DIRECTIONS FOR THIS TASK => Copy the listing below in full and skip every picture.

DATA =>

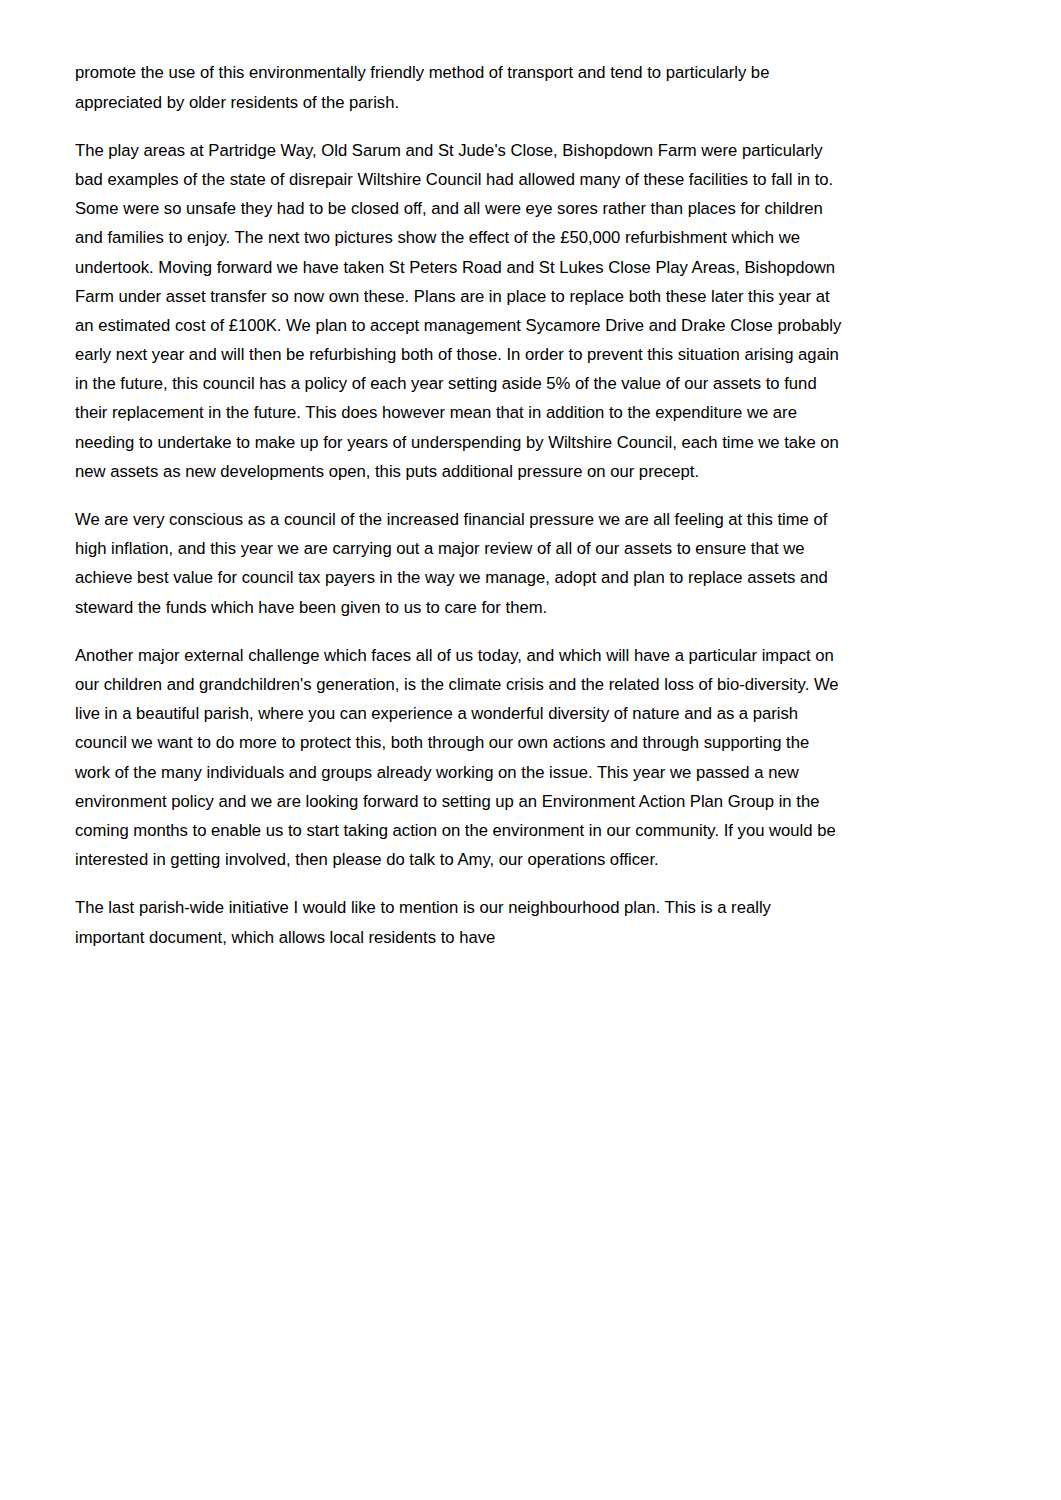promote the use of this environmentally friendly method of transport and tend to particularly be appreciated by older residents of the parish.
The play areas at Partridge Way, Old Sarum and St Jude's Close, Bishopdown Farm were particularly bad examples of the state of disrepair Wiltshire Council had allowed many of these facilities to fall in to. Some were so unsafe they had to be closed off, and all were eye sores rather than places for children and families to enjoy. The next two pictures show the effect of the £50,000 refurbishment which we undertook. Moving forward we have taken St Peters Road and St Lukes Close Play Areas, Bishopdown Farm under asset transfer so now own these. Plans are in place to replace both these later this year at an estimated cost of £100K. We plan to accept management Sycamore Drive and Drake Close probably early next year and will then be refurbishing both of those. In order to prevent this situation arising again in the future, this council has a policy of each year setting aside 5% of the value of our assets to fund their replacement in the future. This does however mean that in addition to the expenditure we are needing to undertake to make up for years of underspending by Wiltshire Council, each time we take on new assets as new developments open, this puts additional pressure on our precept.
We are very conscious as a council of the increased financial pressure we are all feeling at this time of high inflation, and this year we are carrying out a major review of all of our assets to ensure that we achieve best value for council tax payers in the way we manage, adopt and plan to replace assets and steward the funds which have been given to us to care for them.
Another major external challenge which faces all of us today, and which will have a particular impact on our children and grandchildren's generation, is the climate crisis and the related loss of bio-diversity. We live in a beautiful parish, where you can experience a wonderful diversity of nature and as a parish council we want to do more to protect this, both through our own actions and through supporting the work of the many individuals and groups already working on the issue. This year we passed a new environment policy and we are looking forward to setting up an Environment Action Plan Group in the coming months to enable us to start taking action on the environment in our community. If you would be interested in getting involved, then please do talk to Amy, our operations officer.
The last parish-wide initiative I would like to mention is our neighbourhood plan. This is a really important document, which allows local residents to have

RESULT OF THE EXERCISE =>
promote the use of this environmentally friendly method of transport and tend to particularly be appreciated by older residents of the parish.
The play areas at Partridge Way, Old Sarum and St Jude's Close, Bishopdown Farm were particularly bad examples of the state of disrepair Wiltshire Council had allowed many of these facilities to fall in to. Some were so unsafe they had to be closed off, and all were eye sores rather than places for children and families to enjoy. The next two pictures show the effect of the £50,000 refurbishment which we undertook. Moving forward we have taken St Peters Road and St Lukes Close Play Areas, Bishopdown Farm under asset transfer so now own these. Plans are in place to replace both these later this year at an estimated cost of £100K. We plan to accept management Sycamore Drive and Drake Close probably early next year and will then be refurbishing both of those. In order to prevent this situation arising again in the future, this council has a policy of each year setting aside 5% of the value of our assets to fund their replacement in the future. This does however mean that in addition to the expenditure we are needing to undertake to make up for years of underspending by Wiltshire Council, each time we take on new assets as new developments open, this puts additional pressure on our precept.
We are very conscious as a council of the increased financial pressure we are all feeling at this time of high inflation, and this year we are carrying out a major review of all of our assets to ensure that we achieve best value for council tax payers in the way we manage, adopt and plan to replace assets and steward the funds which have been given to us to care for them.
Another major external challenge which faces all of us today, and which will have a particular impact on our children and grandchildren's generation, is the climate crisis and the related loss of bio-diversity. We live in a beautiful parish, where you can experience a wonderful diversity of nature and as a parish council we want to do more to protect this, both through our own actions and through supporting the work of the many individuals and groups already working on the issue. This year we passed a new environment policy and we are looking forward to setting up an Environment Action Plan Group in the coming months to enable us to start taking action on the environment in our community. If you would be interested in getting involved, then please do talk to Amy, our operations officer.
The last parish-wide initiative I would like to mention is our neighbourhood plan. This is a really important document, which allows local residents to have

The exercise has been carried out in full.